# Valvoline Maxlife



## Philb (Jun 18, 2016)

Valvoline Maxlife is Dexos approved. It's the oil I use in my 2013 1.4t Cruze.
Licensed Brands | GM dexos™ Licensing Program


----------



## pandrad61 (Jul 8, 2015)

you have thr 1.,4 no emmisions stuff to really worry so your fine.


----------



## pontiacgt (Jan 12, 2011)

Maxlife has extras added to help rejuvenate seals that do shrink over time. I saw a independent study about a year ago the showed these oils really do help with the seals as the age.


----------



## XtremeRevolution (Jan 19, 2012)

We don't really have a problem with seals. Seal swelling additives are used in the industry but as with any additives, they come at a price, usually a compromise with performance. This car isn't old enough for those to be a factor. 

The 1.4T requires a synthetic oil for longevity. Don't even bother looking at semi-synthetic options with how cheap some of the lower grade group 3 synthetics have become.

Sent from my BlackBerry PRIV using Tapatalk


----------



## JGA (Mar 15, 2011)

Any time I have put synthetic in an older motor its caused leaks so do not want to go there.


----------



## Merc6 (Jun 8, 2013)

JGA said:


> Any time I have put synthetic in an older motor its caused leaks so do not want to go there.


For _*Todays GM cars*_, Synthetic is fine. Which one you use may vary how long you can leave it in there for. Running a non synthetic in *Todays GM cars * would pretty much cause you the opposite of leaks and cause all kinds of bad things just short of powertrain warranty issues.
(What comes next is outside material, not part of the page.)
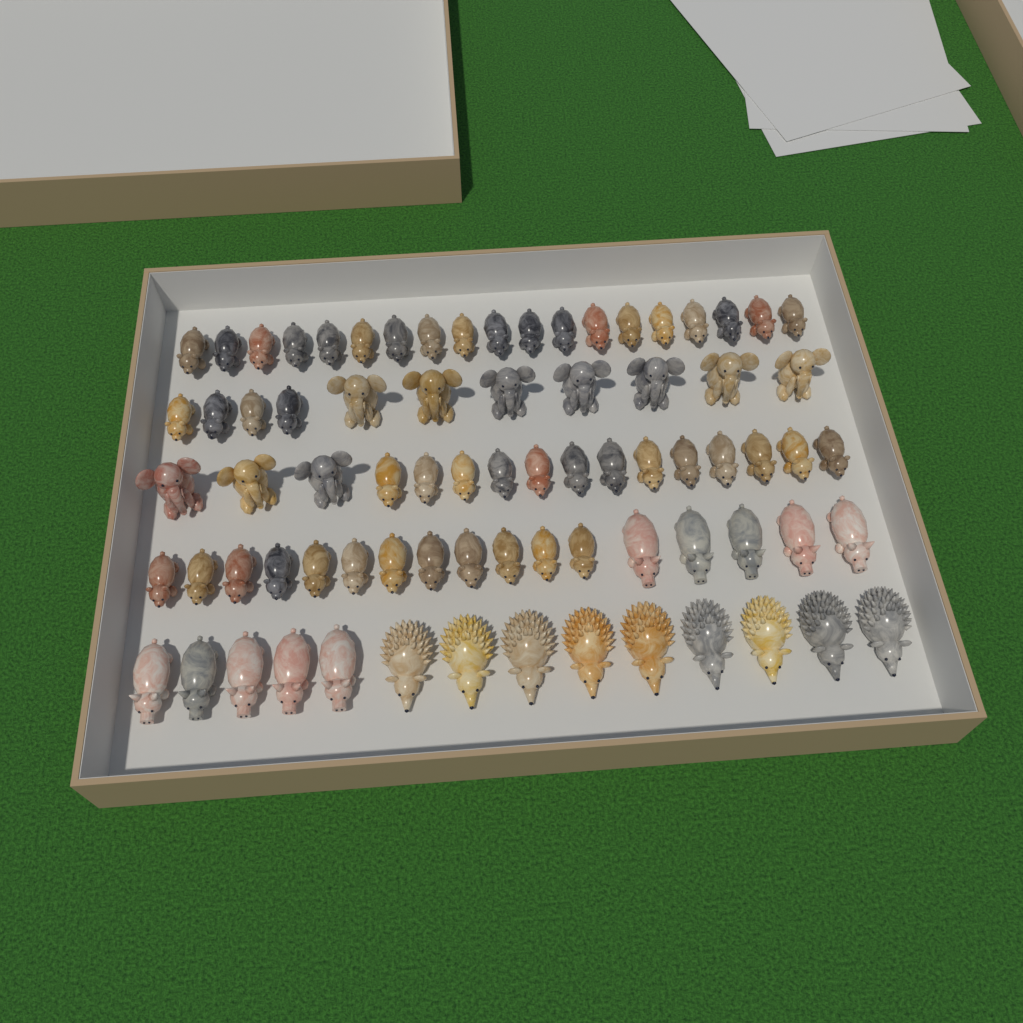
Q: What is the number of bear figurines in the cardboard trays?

The 1.4T in question works extremely well on synthetic oils vs the semi synthetic minimum requirement. 

In short, the Dexos 1 requirements were in the process of changing to full synthetic IIRC. My old dealer has since changed their semi $39 oil and tire rotation package into a full synthetic $49 package. Not sure when that change happened as I just noticed it beginning of the month.


----------



## XtremeRevolution (Jan 19, 2012)

JGA said:


> Any time I have put synthetic in an older motor its caused leaks so do not want to go there.
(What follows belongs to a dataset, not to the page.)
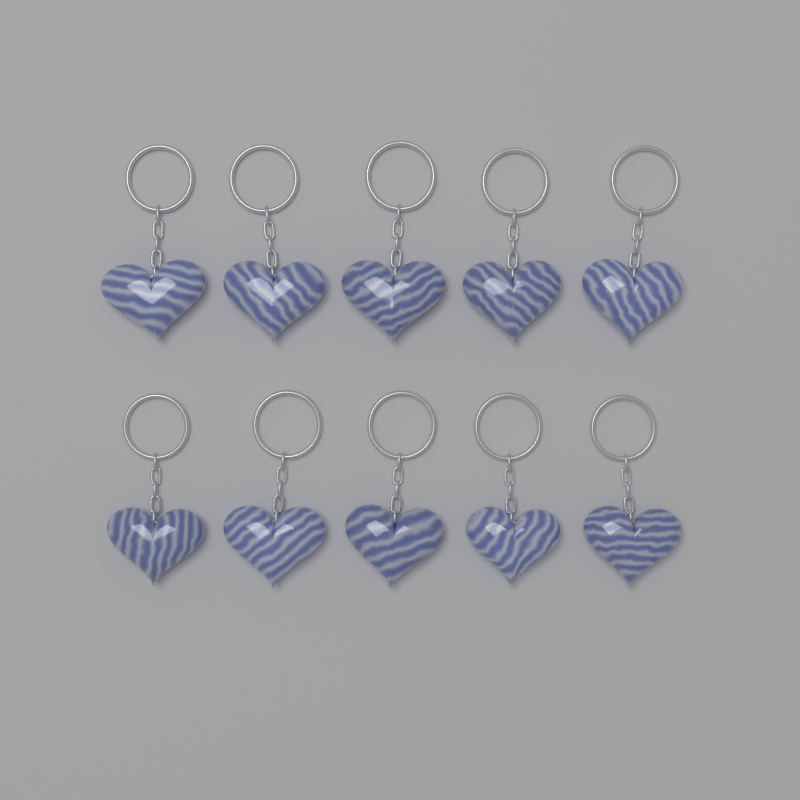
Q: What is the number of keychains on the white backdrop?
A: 10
This is not an old engine. You *need *synthetics in order to keep the turbo from eating itself in the long term, and with GM's gen2 dexos1 spec, all GM vehicles will be filled with synthetic if serviced at a dealer. The days of conventional oil are done. If your engine has leaks, replace the gaskets/seals causing those leaks. Deposits that old oils left behind to keep seals from leaking will also stick to modern low-tension piston rings, causing the vehicle to burn oil, and will also destroy turbos in short order.


----------